2. You might be a redneck if …
“Every room in your house is a mud room,” chuckles Foxworthy. Though he considers his comedy more of a storytelling style, his one-liner redneck jokes are what put him on the map, and it all started in a Michigan bowling alley.
“When I did the first redneck joke, it was just a response to someone calling me a redneck,” Foxworthy says. “We were at a club in Michigan; the club was attached to a bowling alley that had valet parking and I said, you don’t think you have rednecks in Michigan? Look out the window, people are valet parking at the bowling alley. So I go back to the hotel and I said, I know I’m a redneck but apparently a lot of people don’t know they’re one and I wrote 10 ways to tell (if you’re a redneck). I went back the next night, not thinking this is going to be a hook or a book, I’m just trying to come up with standup. But then people not only laughed, they were pointing at each other, so I thought there might be something here.”
The jokes eventually led to Foxworthy’s Redneck Dictionary one, two and three, which are all bestsellers.

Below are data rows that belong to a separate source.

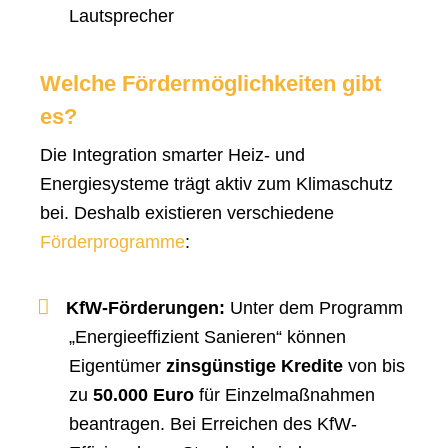
Lautsprecher
Welche Fördermöglichkeiten gibt
es?
Die Integration smarter Heiz- und
Energiesysteme trägt aktiv zum Klimaschutz
bei. Deshalb existieren verschiedene
Förderprogramme
:
KfW-Förderungen:
Unter dem Programm
„Energieeffizient Sanieren“ können
Eigentümer
zinsgünstige Kredite
von bis
zu
50.000 Euro
für Einzelmaßnahmen
beantragen. Bei Erreichen des KfW-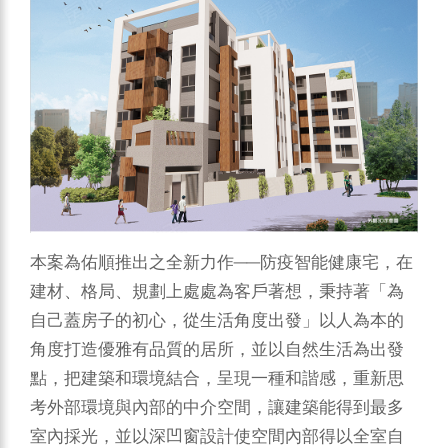
本案為佑順推出之全新力作──防疫智能健康宅，在
建材、格局、規劃上處處為客戶著想，秉持著「為
自己蓋房子的初心，從生活角度出發」以人為本的
角度打造優雅有品質的居所，並以自然生活為出發
點，把建築和環境結合，呈現一種和諧感，重新思
考外部環境與內部的中介空間，讓建築能得到最多
室內採光，並以深凹窗設計使空間內部得以全室自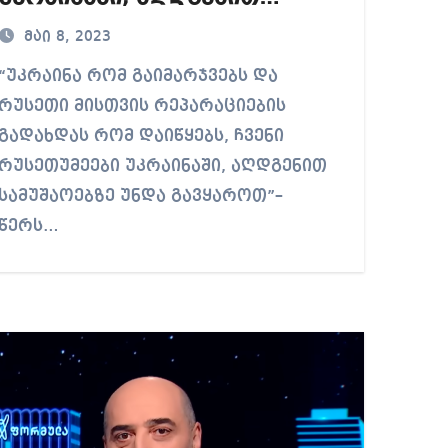
სამუშაოებზე უნდა
მაი 8, 2023
გავყაროთ – ნენე
კრაინა რომ გაიმარჯვებს და
დალაქიშვილი
რუსეთი მისთვის რეპარაციების
გადახდას რომ დაიწყებს, ჩვენი
რუსეთუმეები უკრაინაში, აღდგენით
სამუშაოებზე უნდა გავყაროთ”–
წერს…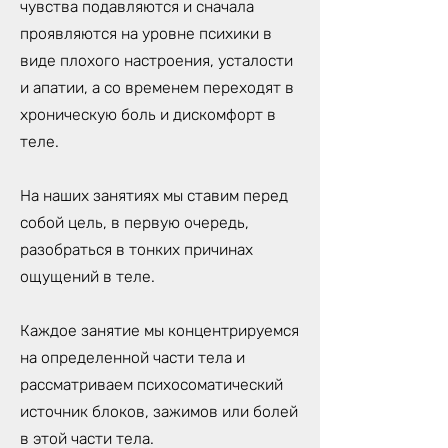
чувства подавляются и сначала
проявляются на уровне психики в
виде плохого настроения, усталости
и апатии, а со временем переходят в
хроническую боль и дискомфорт в
теле.
На наших занятиях мы ставим перед
собой цель, в первую очередь,
разобраться в тонких причинах
ощущений в теле.
Каждое занятие мы концентрируемся
на определенной части тела и
рассматриваем психосоматический
источник блоков, зажимов или болей
в этой части тела.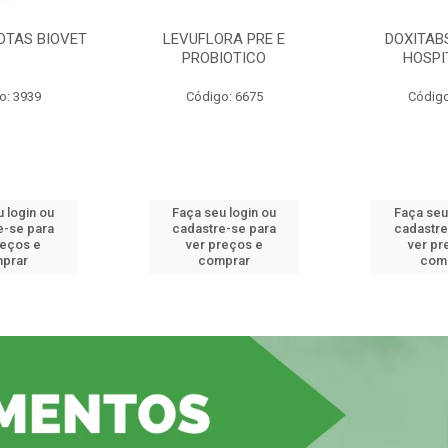
OTAS BIOVET
LEVUFLORA PRE E
DOXITAB
PROBIOTICO
HOSPI
o: 3939
Código: 6675
Código
 login ou
Faça seu login ou
Faça seu
e-se para
cadastre-se para
cadastre
reços e
ver preços e
ver pr
prar
comprar
com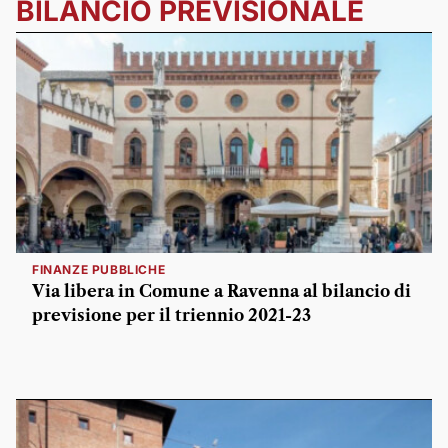
BILANCIO PREVISIONALE
FINANZE PUBBLICHE
Via libera in Comune a Ravenna al bilancio di
previsione per il triennio 2021-23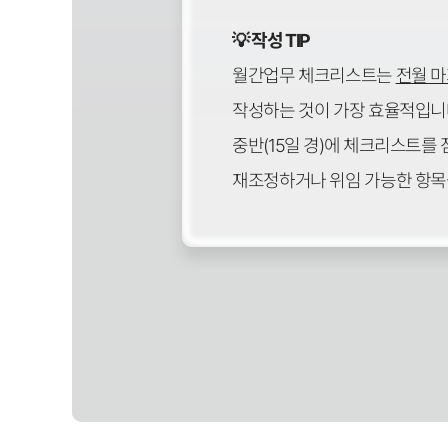
💡 작성 TIP
월간업무 체크리스트는
전월 마
작성하는 것이 가장 효율적입니다
중반(15일 경)에 체크리스트를
재조정하거나 위임 가능한 항목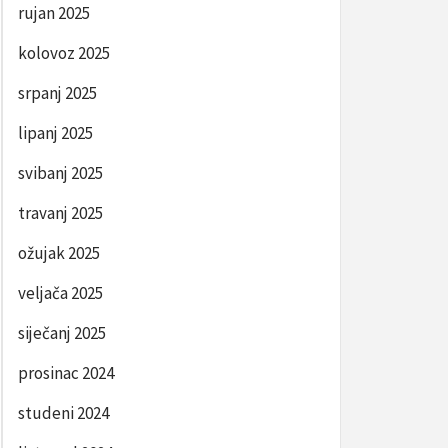
rujan 2025
kolovoz 2025
srpanj 2025
lipanj 2025
svibanj 2025
travanj 2025
ožujak 2025
veljača 2025
siječanj 2025
prosinac 2024
studeni 2024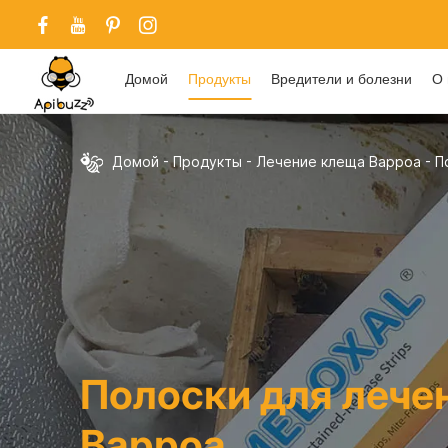
Домой
Продукты
Вредители и болезни
О 
Домой
-
Продукты
-
Лечение клеща Варроа
-
П
Полоски для лече
Варроа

1. Laughter is the best medicine (aww!).
“Comedy is like the release valve that keeps the boiler from exploding,” Foxworthy says. “When I’m onstage, I try to think that everybody in that audience and everybody on the stage is going through a struggle. It might be economic, might be physical, might be love life. Everybody’s going through a struggle and the ability to laugh, it doesn’t make the problem go away, but it kind of recharges your battery, like I can deal with this again.”